Este país registra un coeficiente de Gini, que mide la desigualdad, del 0,85 (la cota máxima es uno), de los más altos de Latinoamérica, según el PNUD, que no ofrece datos recientes en el informe sobre otros países, a excepción de Brasil, que en 2007 presentaba un indicador de 0,87.

Esa situación se traduce en "conflictos sociales, desplazamientos forzosos y despojo de tierras", dijo a Efe Absalón Machado, director académico del informe del PNUD, que, no obstante, expone una mejora en los niveles de desarrollo humano respecto a 2003, cuando se elaboró el anterior estudio sobre Colombia.

Según el documento, el índice de desarrollo humano pasó de 0,79 al 0,83 lo que coloca al país en el puesto 79 entre las 193 naciones del mundo.

El PNUD determina que el gran factor que frena el desarrollo humano es la alta concentración de la tierra, sumado al conflicto rural y la confrontación armada que vive el país desde hace casi 50 años.

"Los que poseen las grandes extensiones de tierra las utilizan como fuente de poder político, y éste para ejercer violencia contra la población con la intención de adquirir más tierras o proteger las que ya tienen, por lo que se vinculan a agentes del conflicto armado", explicó Machado.

Así, el conflicto rural tiene dos dimensiones: la agraria, por los enfrentamientos entre aquellos que tienen la tierra y los que quieren acceder a ella; y la propia confrontación armada.

El factor armado incluye "la lucha por el territorio, la captura de entidades públicas, el acceso al poder político y el negocio del narcotráfico", agregó el experto.

El informe cifra el despojo de tierras en 6,6 millones de hectáreas, es decir, el 12,9 % de la superficie agropecuaria; de las cuales se han recuperado 495.493 (sólo el 7,46 %).

Y de ese total, el 73 % corresponde a minifundios y propiedades pequeñas de hasta 20 hectáreas.

Como consecuencia, en los últimos 13 años, unos 3,6 millones de personas han sufrido el desplazamiento forzoso, el 65 % de ellas menores de 25 años y el 14 % con menos de 4 años.

A esto se añade "la debilidad institucional del Estado, la falta de servicios públicos y la marginalidad de la población rural", según Machado.

El PNUD propone cambiar esa estructura y democratizar la tenencia de la tierra mediante una "reforma rural transformadora".

Esto no significa que todas las grandes propiedades deban ser desconcentradas, sino "sólo aquellas que no están siendo utilizadas de forma adecuada, como las dedicadas a la ganadería extensiva", que ocupan 31,6 millones de hectáreas, hacen gran daño a la agricultura y están en manos de terratenientes, especificó Machado.

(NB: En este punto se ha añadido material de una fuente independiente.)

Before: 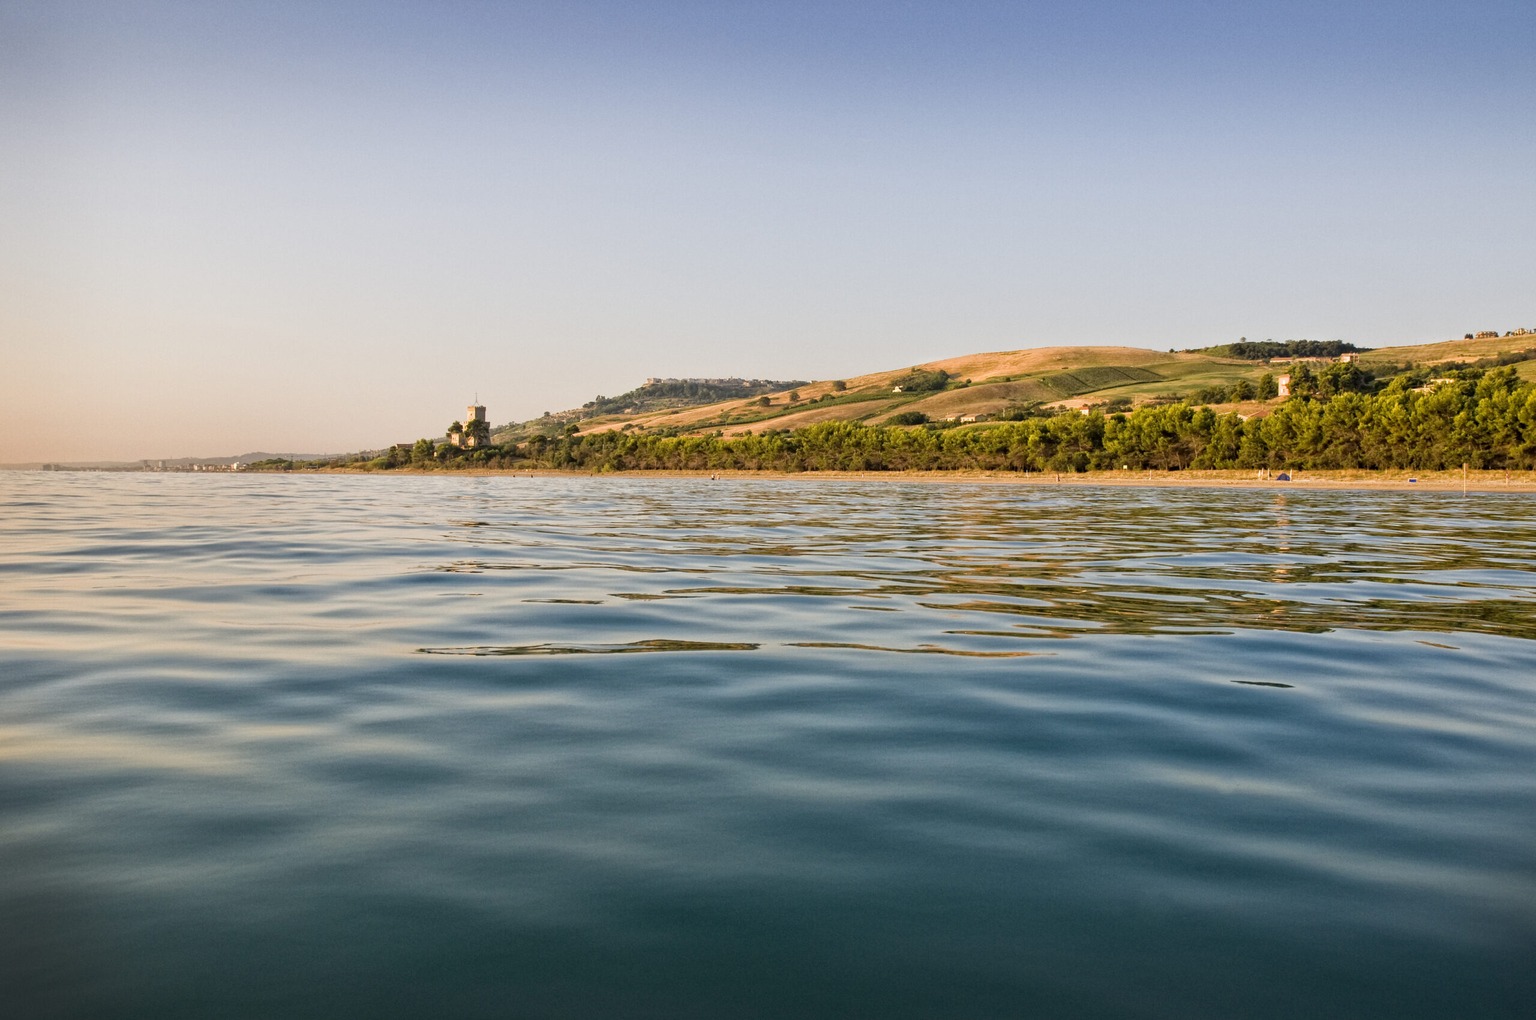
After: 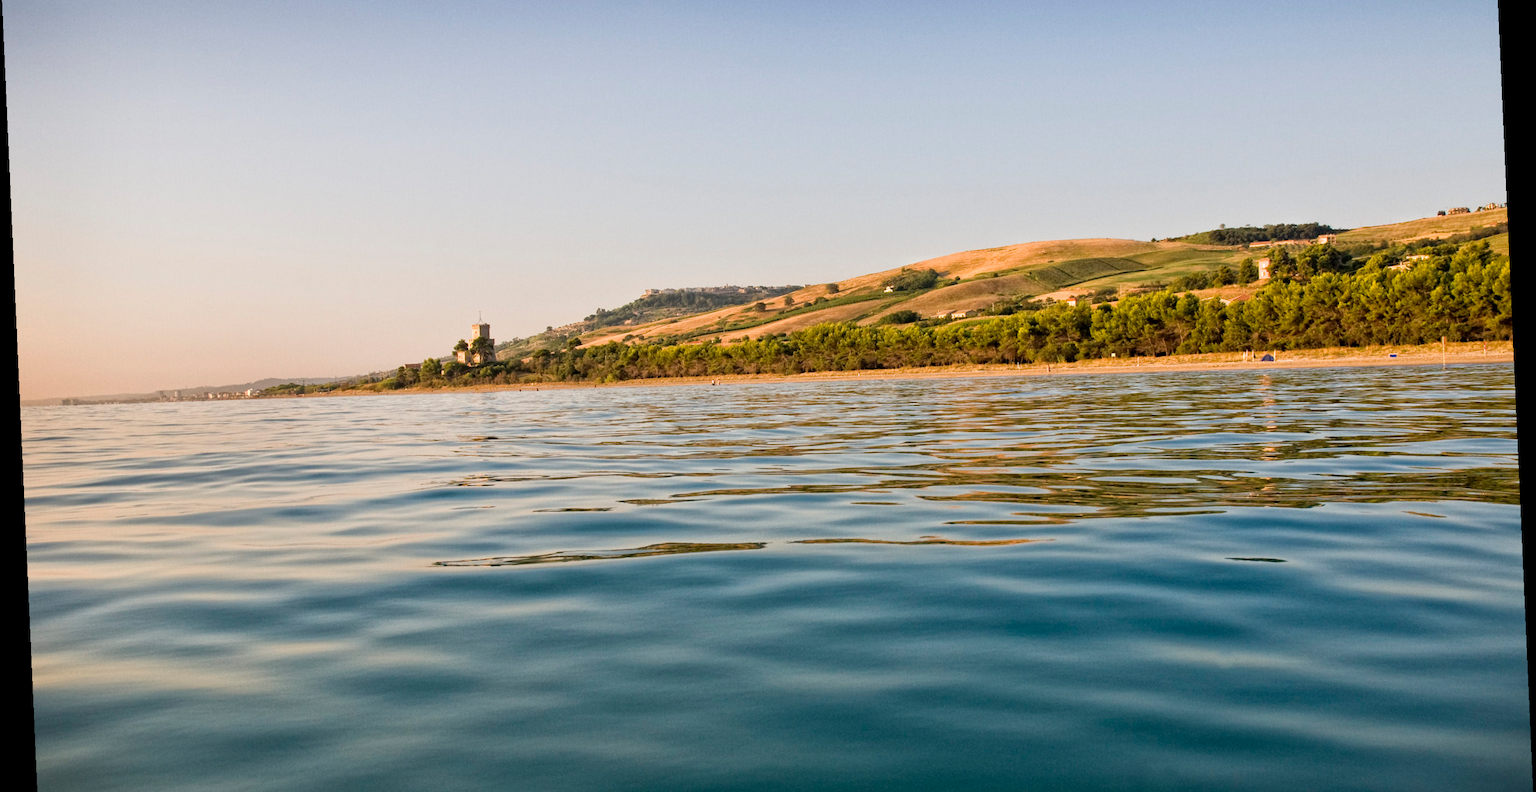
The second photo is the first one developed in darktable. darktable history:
tone equalizer: on, module defaults
rotate and perspective: rotation -2.56°, automatic cropping off
crop: top 11.038%, bottom 13.962%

Una democratización de la tierra, matizó, "generaría menos conflictos sociales, más empleo, más ingresos, más desarrollo humano y daría espacio para que la institucionalización se fortaleciese".

"Si Colombia se quiere modernizar, lo primero que tiene que hacer es acabar con el problema agrario", remarcó Machado.

La reforma rural que plantea el PNUD debe contemplar acuerdos entre el Estado y la sociedad civil, abogar por la seguridad humana, la inclusión de los grupos minoritarios y la generación de confianza de la población hacia las instituciones.

También una política integral de tierras que incluya un mejor uso del suelo y atender al cambio climático, que amenaza a la producción agraria.

El PNUD entregará este informe, titulado "Colombia rural: razones para la esperanza", el próximo miércoles al presidente Juan Manuel Santos.